Objective: beta(2)-Adrenoceptor haplotype may be better associated with asthma severity and drug response than a polymorphic variant at any single site. Because present methods of haplotype determination are time consuming and impractical for large population studies, we sought to develop a simple and efficient method of determining haplotype of 3 common polymorphisms at codons -19 (Arg/Cys), 16 (Arg/Gly) and 27 (Glu/Gln).

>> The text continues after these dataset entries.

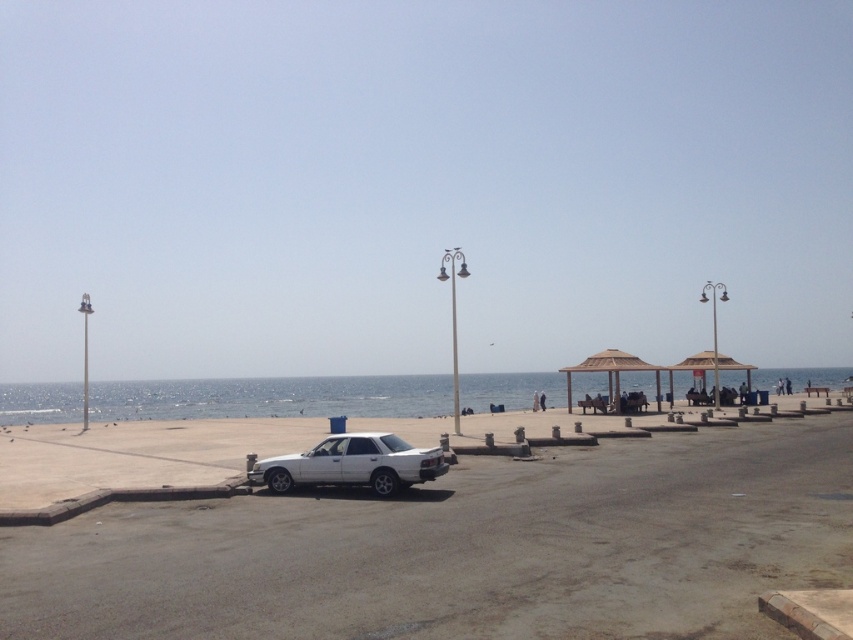
You are a photographer standing on the sandy beach. You want to take a photo that includes both the blue water at center and the brown wooden gazebo at center. Based on their positions, which object will appear larger in the photo?

The blue water at center will appear larger in the photo because it is much taller than the brown wooden gazebo at center.

You are driving a car that is 4.5 meters long. You want to park your car between the white matte car at lower left and the nearest lamppost with dual lights. Is there enough space for your car?

The distance between the white matte car at lower left and the nearest lamppost with dual lights is 7.38 meters. Since your car is 4.5 meters long, there is sufficient space to park between them as 7.38 meters is greater than 4.5 meters.

Consider the image. You are planning to park your vehicle in this coastal area and want to know if the white matte car at lower left can fit into the parking space currently occupied by the white matte sedan at center. Based on their widths, can it fit?

The white matte car at lower left might be wider than the white matte sedan at center, so there is a possibility that it may not fit into the parking space without adjustments.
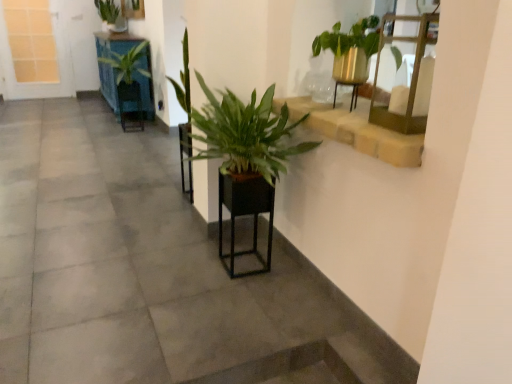
Question: Visually, is green leafy plant at upper left, which appears as the 1th houseplant when viewed from the back, positioned to the left or to the right of green matte plant at center, placed as the second armchair when sorted from left to right?

Choices:
 (A) left
 (B) right

Answer: (A)

Question: Is green leafy plant at upper left, acting as the first houseplant starting from the left, taller or shorter than green matte plant at center, placed as the second armchair when sorted from left to right?

Choices:
 (A) tall
 (B) short

Answer: (B)

Question: Which object is the closest to the green leafy plant at upper left, which is counted as the third houseplant, starting from the right?

Choices:
 (A) green leafy plant at upper left, the 2th houseplant when ordered from left to right
 (B) stone textured window sill at upper right
 (C) matte black armchair at center, which ranks as the third armchair in bottom-to-top order
 (D) white grid glass at upper left
 (E) gold metallic shelf at upper right

Answer: (A)

Question: Which is nearer to the green leafy plant at upper left, the third houseplant in the front-to-back sequence?

Choices:
 (A) smooth concrete at center
 (B) green leafy plant at center, which appears as the 1th houseplant when viewed from the right
 (C) brown wooden stairwell at lower center
 (D) white grid glass at upper left
 (E) black matte planter at center, the 3th armchair positioned from the back

Answer: (D)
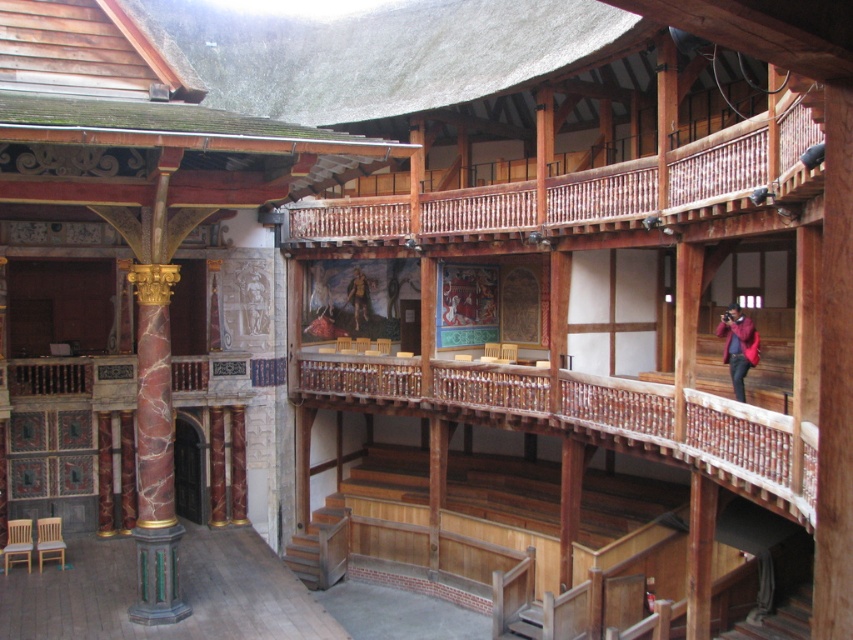
Question: Which object appears closest to the camera in this image?

Choices:
 (A) wooden railing at upper right
 (B) brown leather armor at center

Answer: (A)

Question: Does wooden stairs at lower center appear on the right side of brown leather armor at center?

Choices:
 (A) no
 (B) yes

Answer: (A)

Question: From the image, what is the correct spatial relationship of wooden railing at upper right in relation to wooden stairs at lower center?

Choices:
 (A) left
 (B) right

Answer: (B)

Question: Can you confirm if wooden stairs at lower center is bigger than red velvet coat at upper right?

Choices:
 (A) yes
 (B) no

Answer: (A)

Question: Among these objects, which one is farthest from the camera?

Choices:
 (A) brown leather armor at center
 (B) wooden railing at upper right

Answer: (A)

Question: Estimate the real-world distances between objects in this image. Which object is closer to the brown leather armor at center?

Choices:
 (A) wooden stairs at lower center
 (B) wooden railing at upper right
 (C) red velvet coat at upper right

Answer: (B)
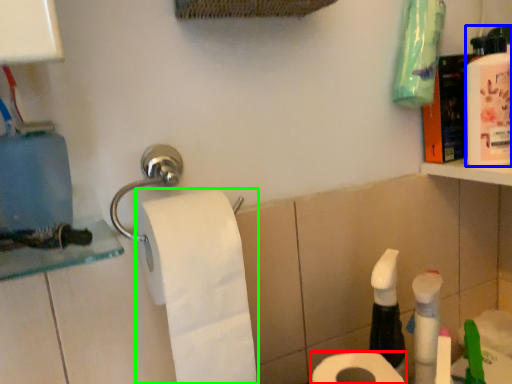
Question: Which is nearer to the toilet paper (highlighted by a red box)? mouthwash (highlighted by a blue box) or toilet paper (highlighted by a green box).

Choices:
 (A) mouthwash
 (B) toilet paper

Answer: (B)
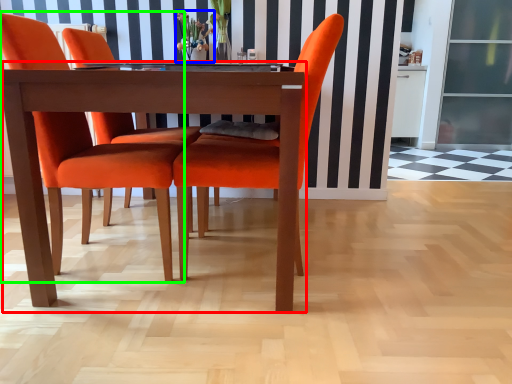
Question: Considering the real-world distances, which object is farthest from kitchen & dining room table (highlighted by a red box)? floral arrangement (highlighted by a blue box) or chair (highlighted by a green box)?

Choices:
 (A) floral arrangement
 (B) chair

Answer: (A)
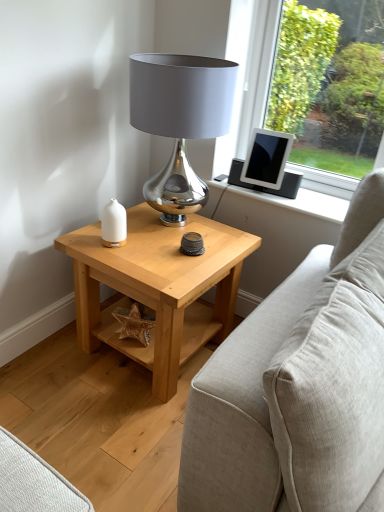
At what (x,y) coordinates should I click in order to perform the action: click on vacant area situated below shiny metallic lamp at center (from a real-world perspective). Please return your answer as a coordinate pair (x, y). Looking at the image, I should click on (183, 226).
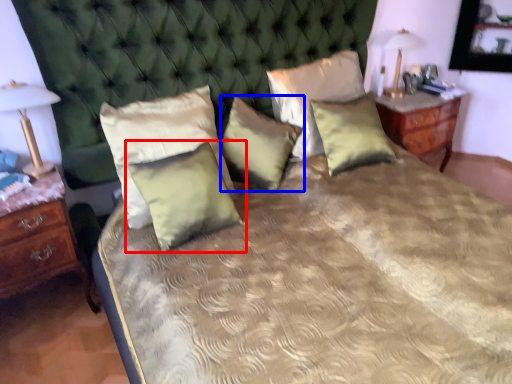
Question: Among these objects, which one is nearest to the camera, pillow (highlighted by a red box) or pillow (highlighted by a blue box)?

Choices:
 (A) pillow
 (B) pillow

Answer: (A)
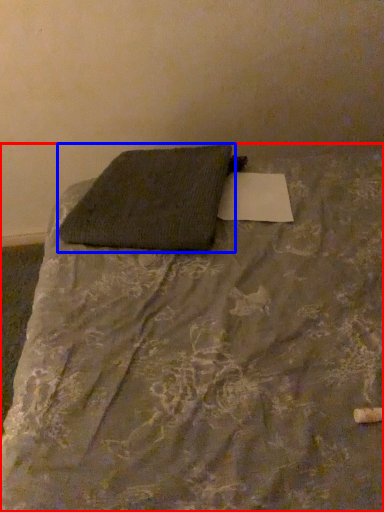
Question: Which point is further to the camera, bed (highlighted by a red box) or pillow (highlighted by a blue box)?

Choices:
 (A) bed
 (B) pillow

Answer: (B)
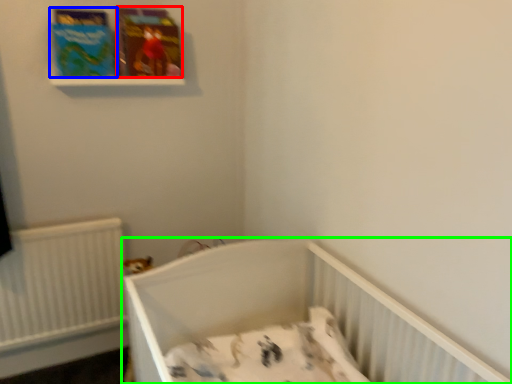
Question: Which object is positioned farthest from paperback book (highlighted by a red box)? Select from paperback book (highlighted by a blue box) and infant bed (highlighted by a green box).

Choices:
 (A) paperback book
 (B) infant bed

Answer: (B)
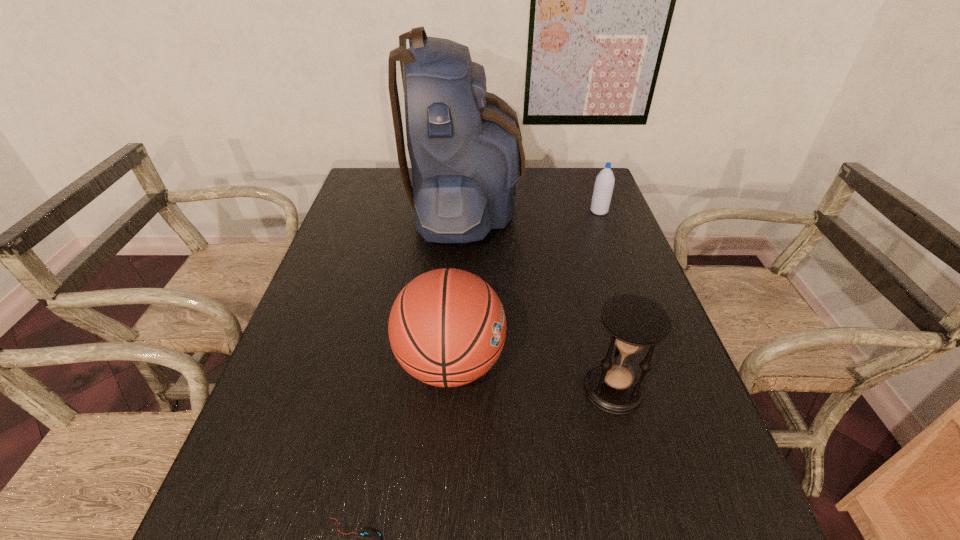
The image size is (960, 540). I want to click on the third closest object relative to the fourth tallest object, so click(x=635, y=322).

This screenshot has width=960, height=540. In order to click on blank area in the image that satisfies the following two spatial constraints: 1. at the front pocket of the rightmost object; 2. on the right side of the backpack in this screenshot , I will do `click(466, 211)`.

Image resolution: width=960 pixels, height=540 pixels. Find the location of `free space in the image that satisfies the following two spatial constraints: 1. at the front pocket of the tallest object; 2. on the right side of the second object from right to left`. free space in the image that satisfies the following two spatial constraints: 1. at the front pocket of the tallest object; 2. on the right side of the second object from right to left is located at coordinates (457, 388).

Locate an element on the screen. The image size is (960, 540). free location that satisfies the following two spatial constraints: 1. on the logo side of the basketball; 2. on the left side of the second object from right to left is located at coordinates (449, 388).

Where is `vacant space that satisfies the following two spatial constraints: 1. on the logo side of the fourth object from left to right; 2. on the right side of the basketball`? vacant space that satisfies the following two spatial constraints: 1. on the logo side of the fourth object from left to right; 2. on the right side of the basketball is located at coordinates (449, 388).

Design: Preliminary studies showed that the C/G base pair of the Arg(-19) allele increases the local melting temperature over the T/A base pair of the Cys(-19) allele by 3.6 degrees C and establishes a new local maximum denaturation temperature. By choosing a suitable denaturation temperature and appropriate primers and coupling them with restriction fragment length polymorphism (RFLP) analysis, we hypothesized that the genotype of one separately amplified allele followed by subtraction from the combined genotype of two alleles would yield the beta(2) haplotype in > 99% of the population.
Results: Haplotype determined by our method was in complete agreement with haplotype determined by cloning and sequencing in 29 samples. The frequencies of haplotype pairs in 78 healthy adults, according to our method, were in agreement with published values that were inferred, and were: RGE/CRQ, 26.9%; CRQ/CRQ, 25.6%; RGE/CGQ, 16.7%; CRQ/CGQ, 10.3%; RGE/RGE, 11.5%; CGQ/CGQ, 7.7%. The haplotype pair in one individual was RRE/CRQ (1.3%).
Conclusion: Our method of determining beta(2)-adrenoceptor haplotype is simple, accurate and cost effective for haplotyping large populations.